My naive expectation in this design space was that:

  1. rustc/LLVM should at least try to tell when a generic parameter has no effect on the generated code and “elide redundant monomorphizations” as an optimization

  2. If that turns out to not be good enough, we add an attribute on the generic parameter to force the compiler to either not generate different monomorphizations for different values/types or fail with an error if that’s not actually possible.

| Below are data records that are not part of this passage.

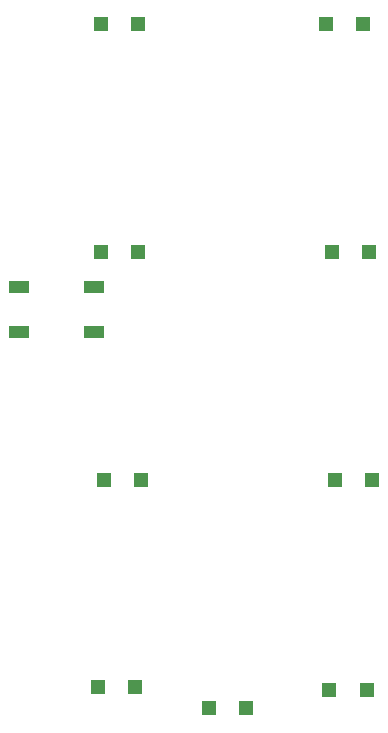
<source format=gbp>
G04 #@! TF.GenerationSoftware,KiCad,Pcbnew,(5.0.1)-3*
G04 #@! TF.CreationDate,2019-12-27T22:22:09+02:00*
G04 #@! TF.ProjectId,8Sticc_2u,3853746963635F32752E6B696361645F,rev?*
G04 #@! TF.SameCoordinates,Original*
G04 #@! TF.FileFunction,Paste,Bot*
G04 #@! TF.FilePolarity,Positive*
%FSLAX46Y46*%
G04 Gerber Fmt 4.6, Leading zero omitted, Abs format (unit mm)*
G04 Created by KiCad (PCBNEW (5.0.1)-3) date 12/27/19 22:22:09*
%MOMM*%
%LPD*%
G01*
G04 APERTURE LIST*
%ADD10R,1.200000X1.200000*%
%ADD11R,1.700000X1.000000*%
G04 APERTURE END LIST*
D10*
G04 #@! TO.C,D8*
X131767750Y-137761750D03*
X128617750Y-137761750D03*
G04 #@! TD*
D11*
G04 #@! TO.C,SW_RST1*
X102353750Y-107403750D03*
X108653750Y-107403750D03*
X102353750Y-103603750D03*
X108653750Y-103603750D03*
G04 #@! TD*
D10*
G04 #@! TO.C,D7*
X109008750Y-137507750D03*
X112158750Y-137507750D03*
G04 #@! TD*
G04 #@! TO.C,D1*
X109262750Y-81373750D03*
X112412750Y-81373750D03*
G04 #@! TD*
G04 #@! TO.C,D2*
X131462750Y-81373750D03*
X128312750Y-81373750D03*
G04 #@! TD*
G04 #@! TO.C,D3*
X109262750Y-100677750D03*
X112412750Y-100677750D03*
G04 #@! TD*
G04 #@! TO.C,D4*
X131970750Y-100677750D03*
X128820750Y-100677750D03*
G04 #@! TD*
G04 #@! TO.C,D5*
X109516750Y-119981750D03*
X112666750Y-119981750D03*
G04 #@! TD*
G04 #@! TO.C,D6*
X132224750Y-119981750D03*
X129074750Y-119981750D03*
G04 #@! TD*
G04 #@! TO.C,D9*
X121556750Y-139285750D03*
X118406750Y-139285750D03*
G04 #@! TD*
M02*

</source>
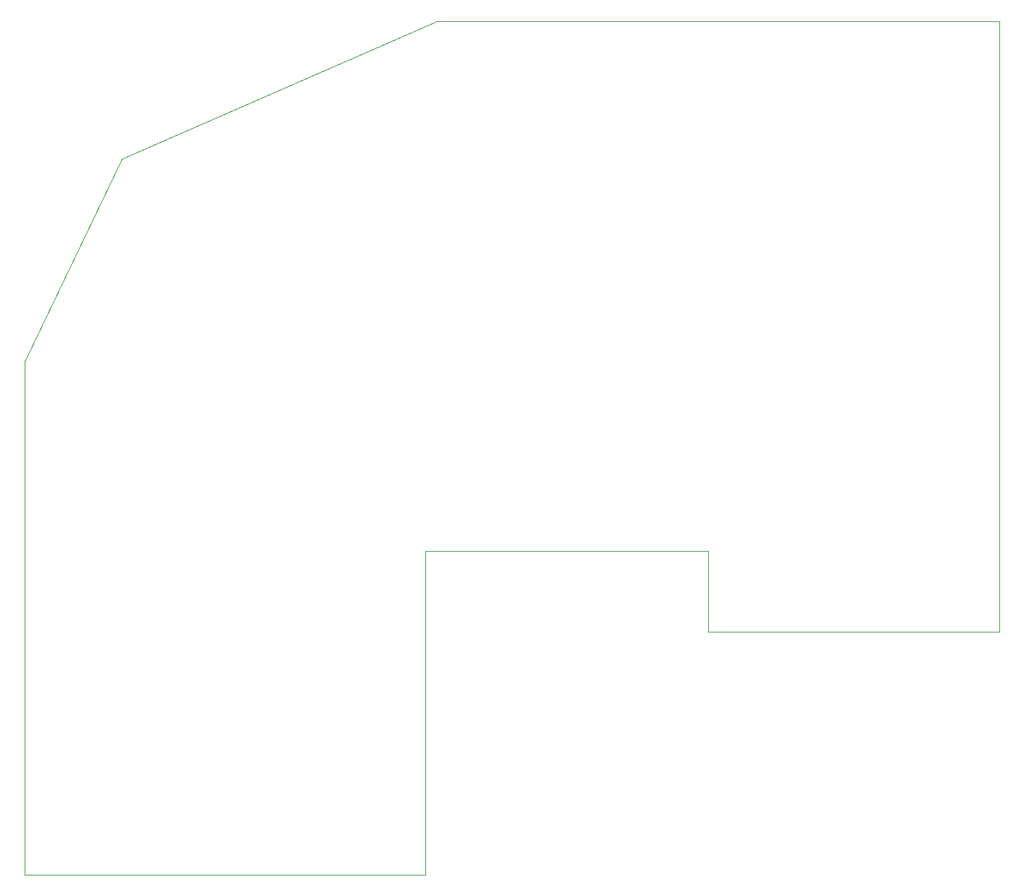
<source format=gbr>
%TF.GenerationSoftware,KiCad,Pcbnew,8.0.1*%
%TF.CreationDate,2024-04-28T21:32:14+02:00*%
%TF.ProjectId,Sword-keyboard,53776f72-642d-46b6-9579-626f6172642e,rev?*%
%TF.SameCoordinates,Original*%
%TF.FileFunction,Profile,NP*%
%FSLAX46Y46*%
G04 Gerber Fmt 4.6, Leading zero omitted, Abs format (unit mm)*
G04 Created by KiCad (PCBNEW 8.0.1) date 2024-04-28 21:32:14*
%MOMM*%
%LPD*%
G01*
G04 APERTURE LIST*
%TA.AperFunction,Profile*%
%ADD10C,0.050000*%
%TD*%
G04 APERTURE END LIST*
D10*
X221000000Y-135000000D02*
X185000000Y-135000000D01*
X221000000Y-59500000D02*
X221000000Y-135000000D01*
X150000000Y-125000000D02*
X150000000Y-165000000D01*
X100500000Y-101500000D02*
X112500000Y-76500000D01*
X100500000Y-165000000D02*
X100500000Y-101500000D01*
X185000000Y-125000000D02*
X185000000Y-135000000D01*
X150000000Y-165000000D02*
X100500000Y-165000000D01*
X151500000Y-59500000D02*
X221000000Y-59500000D01*
X112500000Y-76500000D02*
X151500000Y-59500000D01*
X150000000Y-125000000D02*
X185000000Y-125000000D01*
M02*

</source>
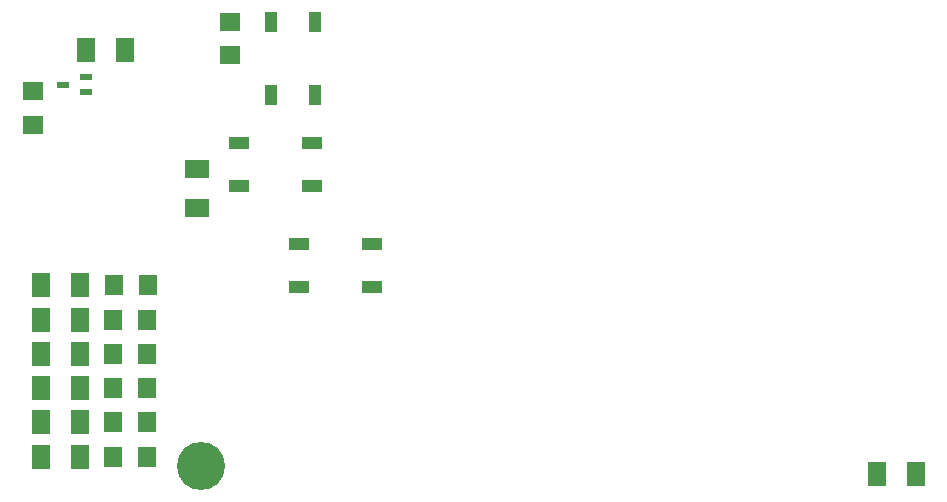
<source format=gbs>
G04 (created by PCBNEW (2013-may-18)-stable) date Mon Aug 15 13:55:16 2016*
%MOIN*%
G04 Gerber Fmt 3.4, Leading zero omitted, Abs format*
%FSLAX34Y34*%
G01*
G70*
G90*
G04 APERTURE LIST*
%ADD10C,0.00590551*%
%ADD11R,0.06X0.08*%
%ADD12R,0.08X0.06*%
%ADD13R,0.0629X0.0709*%
%ADD14R,0.0709X0.0629*%
%ADD15R,0.0708661X0.0433071*%
%ADD16R,0.0433071X0.0708661*%
%ADD17R,0.0394X0.0236*%
%ADD18C,0.16*%
G04 APERTURE END LIST*
G54D10*
G54D11*
X56377Y-48562D03*
X57677Y-48562D03*
X54881Y-62106D03*
X56181Y-62106D03*
X54881Y-60964D03*
X56181Y-60964D03*
X54881Y-56397D03*
X56181Y-56397D03*
X54881Y-57539D03*
X56181Y-57539D03*
X54881Y-58681D03*
X56181Y-58681D03*
X54881Y-59822D03*
X56181Y-59822D03*
G54D12*
X60098Y-53819D03*
X60098Y-52519D03*
G54D13*
X58452Y-56397D03*
X57334Y-56397D03*
X58413Y-60964D03*
X57295Y-60964D03*
X58413Y-59822D03*
X57295Y-59822D03*
X58413Y-58681D03*
X57295Y-58681D03*
X58413Y-57539D03*
X57295Y-57539D03*
X58413Y-62106D03*
X57295Y-62106D03*
G54D14*
X54625Y-49933D03*
X54625Y-51051D03*
X61200Y-48728D03*
X61200Y-47610D03*
G54D15*
X63484Y-56448D03*
X65924Y-56448D03*
X63484Y-55008D03*
X65924Y-55008D03*
G54D16*
X64007Y-50058D03*
X64007Y-47618D03*
X62567Y-50058D03*
X62567Y-47618D03*
G54D17*
X56377Y-49960D03*
X56377Y-49448D03*
X55629Y-49704D03*
G54D11*
X84055Y-62696D03*
X82755Y-62696D03*
G54D15*
X61476Y-53101D03*
X63916Y-53101D03*
X61476Y-51661D03*
X63916Y-51661D03*
G54D18*
X60216Y-62421D03*
M02*

</source>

fn zip_array1<#[do_not_monomorphize] const N: usize, 'a, T, U>
             (a: &'a [T; N], b: &'a [U; N])
             -> impl Iterator<Item=(&'a T, &'a U)> {
    a.iter().zip(b)
}

(https://github.com/rust-lang/rfcs/blob/master/text/1327-dropck-param-eyepatch.md#attributes-on-lifetime-or-type-parameters only introduced attributes on lifetime and type parameters; I’m guessing this is what they’d look like on const parameters)

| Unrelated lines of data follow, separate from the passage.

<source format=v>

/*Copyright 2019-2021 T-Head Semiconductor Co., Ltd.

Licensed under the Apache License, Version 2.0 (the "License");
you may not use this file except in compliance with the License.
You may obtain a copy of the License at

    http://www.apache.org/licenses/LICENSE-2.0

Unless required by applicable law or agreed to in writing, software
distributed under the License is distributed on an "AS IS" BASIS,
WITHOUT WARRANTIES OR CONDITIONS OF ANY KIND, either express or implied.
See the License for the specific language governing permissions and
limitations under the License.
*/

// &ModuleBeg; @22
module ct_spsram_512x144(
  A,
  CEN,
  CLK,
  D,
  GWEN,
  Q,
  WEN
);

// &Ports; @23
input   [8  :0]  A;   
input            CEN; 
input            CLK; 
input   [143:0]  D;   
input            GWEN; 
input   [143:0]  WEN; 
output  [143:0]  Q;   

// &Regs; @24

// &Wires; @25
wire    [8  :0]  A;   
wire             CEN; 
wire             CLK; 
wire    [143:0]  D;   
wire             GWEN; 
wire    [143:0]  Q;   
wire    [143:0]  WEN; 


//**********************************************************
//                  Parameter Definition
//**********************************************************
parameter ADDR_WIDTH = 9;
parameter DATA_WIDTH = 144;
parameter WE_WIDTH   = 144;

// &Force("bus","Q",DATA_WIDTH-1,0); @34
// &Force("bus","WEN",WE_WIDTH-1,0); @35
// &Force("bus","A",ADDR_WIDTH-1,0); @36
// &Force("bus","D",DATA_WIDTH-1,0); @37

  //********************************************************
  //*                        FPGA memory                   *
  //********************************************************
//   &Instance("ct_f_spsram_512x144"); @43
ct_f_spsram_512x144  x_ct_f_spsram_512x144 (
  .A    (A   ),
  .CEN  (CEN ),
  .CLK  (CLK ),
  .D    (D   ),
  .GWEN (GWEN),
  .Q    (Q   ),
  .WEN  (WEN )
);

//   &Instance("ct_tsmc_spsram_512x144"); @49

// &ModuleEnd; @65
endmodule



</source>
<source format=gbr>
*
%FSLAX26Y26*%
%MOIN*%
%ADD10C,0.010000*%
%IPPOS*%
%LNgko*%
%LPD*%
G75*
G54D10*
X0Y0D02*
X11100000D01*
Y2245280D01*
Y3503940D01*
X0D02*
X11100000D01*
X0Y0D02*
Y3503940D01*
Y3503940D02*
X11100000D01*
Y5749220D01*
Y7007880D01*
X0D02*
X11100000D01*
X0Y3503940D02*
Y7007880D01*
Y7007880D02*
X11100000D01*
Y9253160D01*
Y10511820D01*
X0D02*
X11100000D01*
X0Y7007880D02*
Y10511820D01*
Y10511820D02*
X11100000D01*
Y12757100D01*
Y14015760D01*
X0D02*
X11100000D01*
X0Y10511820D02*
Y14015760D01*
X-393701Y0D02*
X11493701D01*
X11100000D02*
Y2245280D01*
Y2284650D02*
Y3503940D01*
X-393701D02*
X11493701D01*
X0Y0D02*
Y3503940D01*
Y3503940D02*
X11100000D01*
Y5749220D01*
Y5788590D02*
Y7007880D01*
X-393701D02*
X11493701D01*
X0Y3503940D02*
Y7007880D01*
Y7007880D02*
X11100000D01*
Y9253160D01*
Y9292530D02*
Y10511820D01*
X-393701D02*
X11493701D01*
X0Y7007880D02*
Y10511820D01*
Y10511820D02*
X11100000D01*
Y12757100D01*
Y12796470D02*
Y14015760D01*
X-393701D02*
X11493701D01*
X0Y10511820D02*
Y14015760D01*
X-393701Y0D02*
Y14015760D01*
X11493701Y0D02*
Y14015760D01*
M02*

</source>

I don’t know of any advantage to getting the type system involved in this optimization with a Phantom<T>.


#3

My two cents:

  1. The approach of automatically eliding monomorphization if it does not matter for the generated code is difficult, because in many scenarios (including this one) it both technically generates slightly different code and that difference can sometimes make a big difference for subsequent optimizations. For example, a summation function can be greatly improved for small array lengths, in other cases bounds checks can be removed for array lengths above a threshold, etc. – it is difficult for the compiler to automatically make the right call here (of course, “always monomorphize” is often not the right call, but at least it’s predictable).

  2. Annotating parameters to not monomorphize is conceivable, but any proposal in this space has to do the legwork of nailing down exactly what subset of the language can be used with such a parameter (in other words, which restrictions this attribute adds), and ensuring we can feasibly implement the different codegen path for this subset of Rust (see also Idea: polymorphic baseline codegen).


#4

This sort of “you should use an inner function” is already very common with the “Into trick” or thinks taking AsRef; I don’t think there’s anything unique here. Indeed, if you want to write this kind of function today, you can do so by taking impl AsRef<[T]>


#5

An ATC T -> AsRef<[T]> you mean. Also impl Trait does not suffice here.